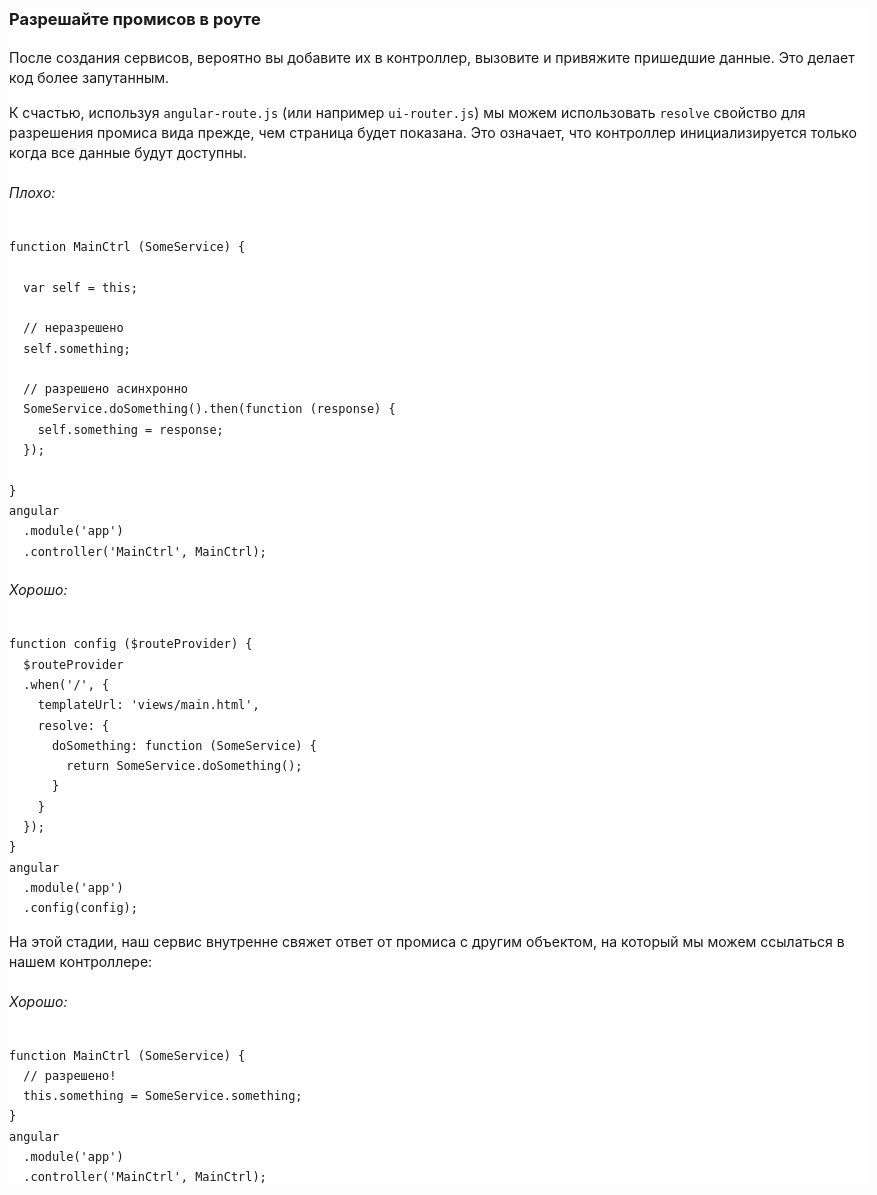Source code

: ### Разрешайте промисов в роуте

После создания сервисов, вероятно вы добавите их в контроллер, вызовите и 
привяжите пришедшие данные. Это делает код более запутанным. 

К счастью, используя `angular-route.js` (или например `ui-router.js`) мы можем 
использовать `resolve` свойство для разрешения промиса вида прежде, чем 
страница будет показана. Это означает, что контроллер инициализируется только 
когда все данные будут доступны.

###### Плохо:

    function MainCtrl (SomeService) {
    
      var self = this;
    
      // неразрешено
      self.something;
    
      // разрешено асинхронно
      SomeService.doSomething().then(function (response) {
        self.something = response;
      });
    
    }
    angular
      .module('app')
      .controller('MainCtrl', MainCtrl);

###### Хорошо:

    function config ($routeProvider) {
      $routeProvider
      .when('/', {
        templateUrl: 'views/main.html',
        resolve: {
          doSomething: function (SomeService) {
            return SomeService.doSomething();
          }
        }
      });
    }
    angular
      .module('app')
      .config(config);

На этой стадии, наш сервис внутренне свяжет ответ от промиса с другим 
объектом, на который мы можем ссылаться в нашем контроллере:

###### Хорошо:

    function MainCtrl (SomeService) {
      // разрешено!
      this.something = SomeService.something;
    }
    angular
      .module('app')
      .controller('MainCtrl', MainCtrl);
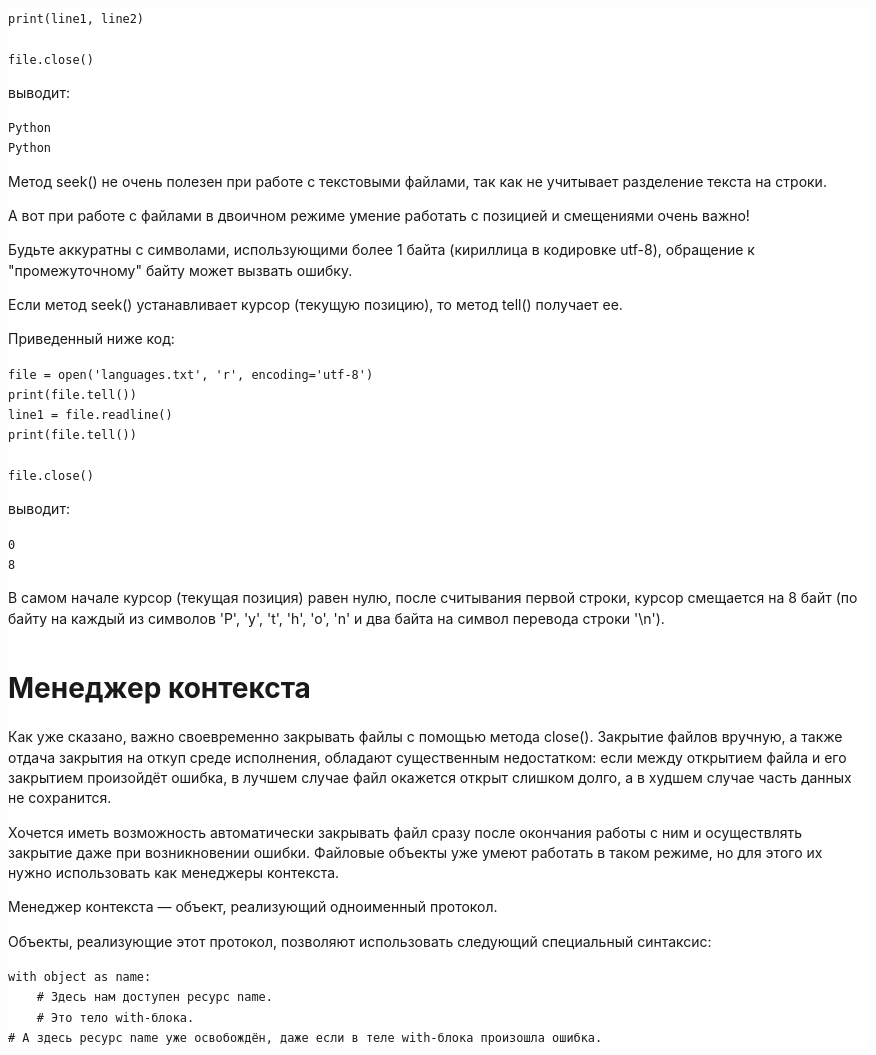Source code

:     print(line1, line2)

    file.close()

выводит:

    Python
    Python

Метод seek() не очень полезен при работе с текстовыми файлами, так как не учитывает разделение текста на строки. 

А вот при работе с файлами в двоичном режиме умение работать с позицией и смещениями очень важно!

Будьте аккуратны с символами, использующими более 1 байта (кириллица в кодировке utf-8), обращение к "промежуточному" байту может вызвать ошибку.

Если метод seek() устанавливает курсор (текущую позицию), то метод tell() получает ее.

Приведенный ниже код:

    file = open('languages.txt', 'r', encoding='utf-8')
    print(file.tell())
    line1 = file.readline()
    print(file.tell())

    file.close()

выводит:

    0
    8

В самом начале курсор (текущая позиция) равен нулю, после считывания первой строки, курсор смещается на 8 байт (по байту на каждый из символов 'P', 'y', 't', 'h', 'o', 'n' и два байта на символ перевода строки '\n').

# Менеджер контекста

Как уже сказано, важно своевременно закрывать файлы с помощью метода close(). Закрытие файлов вручную, а также отдача закрытия на откуп среде исполнения, обладают существенным недостатком: если между открытием файла и его закрытием произойдёт ошибка, в лучшем случае файл окажется открыт слишком долго, а в худшем случае часть данных не сохранится.

Хочется иметь возможность автоматически закрывать файл сразу после окончания работы с ним и осуществлять закрытие даже при возникновении ошибки. Файловые объекты уже умеют работать в таком режиме, но для этого их нужно использовать как менеджеры контекста.

Менеджер контекста — объект, реализующий одноименный протокол. 

Объекты, реализующие этот протокол, позволяют использовать следующий специальный синтаксис:

    with object as name:
        # Здесь нам доступен ресурс name.
        # Это тело with-блока.
    # А здесь ресурс name уже освобождён, даже если в теле with-блока произошла ошибка.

Task details: In your reply, every line of the material should appear exactly as written, and no picture should.

Result for this task:
Source code

: ### Разрешайте промисов в роуте

После создания сервисов, вероятно вы добавите их в контроллер, вызовите и 
привяжите пришедшие данные. Это делает код более запутанным. 

К счастью, используя `angular-route.js` (или например `ui-router.js`) мы можем 
использовать `resolve` свойство для разрешения промиса вида прежде, чем 
страница будет показана. Это означает, что контроллер инициализируется только 
когда все данные будут доступны.

###### Плохо:

    function MainCtrl (SomeService) {
    
      var self = this;
    
      // неразрешено
      self.something;
    
      // разрешено асинхронно
      SomeService.doSomething().then(function (response) {
        self.something = response;
      });
    
    }
    angular
      .module('app')
      .controller('MainCtrl', MainCtrl);

###### Хорошо:

    function config ($routeProvider) {
      $routeProvider
      .when('/', {
        templateUrl: 'views/main.html',
        resolve: {
          doSomething: function (SomeService) {
            return SomeService.doSomething();
          }
        }
      });
    }
    angular
      .module('app')
      .config(config);

На этой стадии, наш сервис внутренне свяжет ответ от промиса с другим 
объектом, на который мы можем ссылаться в нашем контроллере:

###### Хорошо:

    function MainCtrl (SomeService) {
      // разрешено!
      this.something = SomeService.something;
    }
    angular
      .module('app')
      .controller('MainCtrl', MainCtrl);
Source code

:     print(line1, line2)

    file.close()

выводит:

    Python
    Python

Метод seek() не очень полезен при работе с текстовыми файлами, так как не учитывает разделение текста на строки. 

А вот при работе с файлами в двоичном режиме умение работать с позицией и смещениями очень важно!

Будьте аккуратны с символами, использующими более 1 байта (кириллица в кодировке utf-8), обращение к "промежуточному" байту может вызвать ошибку.

Если метод seek() устанавливает курсор (текущую позицию), то метод tell() получает ее.

Приведенный ниже код:

    file = open('languages.txt', 'r', encoding='utf-8')
    print(file.tell())
    line1 = file.readline()
    print(file.tell())

    file.close()

выводит:

    0
    8

В самом начале курсор (текущая позиция) равен нулю, после считывания первой строки, курсор смещается на 8 байт (по байту на каждый из символов 'P', 'y', 't', 'h', 'o', 'n' и два байта на символ перевода строки '\n').

# Менеджер контекста

Как уже сказано, важно своевременно закрывать файлы с помощью метода close(). Закрытие файлов вручную, а также отдача закрытия на откуп среде исполнения, обладают существенным недостатком: если между открытием файла и его закрытием произойдёт ошибка, в лучшем случае файл окажется открыт слишком долго, а в худшем случае часть данных не сохранится.

Хочется иметь возможность автоматически закрывать файл сразу после окончания работы с ним и осуществлять закрытие даже при возникновении ошибки. Файловые объекты уже умеют работать в таком режиме, но для этого их нужно использовать как менеджеры контекста.

Менеджер контекста — объект, реализующий одноименный протокол. 

Объекты, реализующие этот протокол, позволяют использовать следующий специальный синтаксис:

    with object as name:
        # Здесь нам доступен ресурс name.
        # Это тело with-блока.
    # А здесь ресурс name уже освобождён, даже если в теле with-блока произошла ошибка.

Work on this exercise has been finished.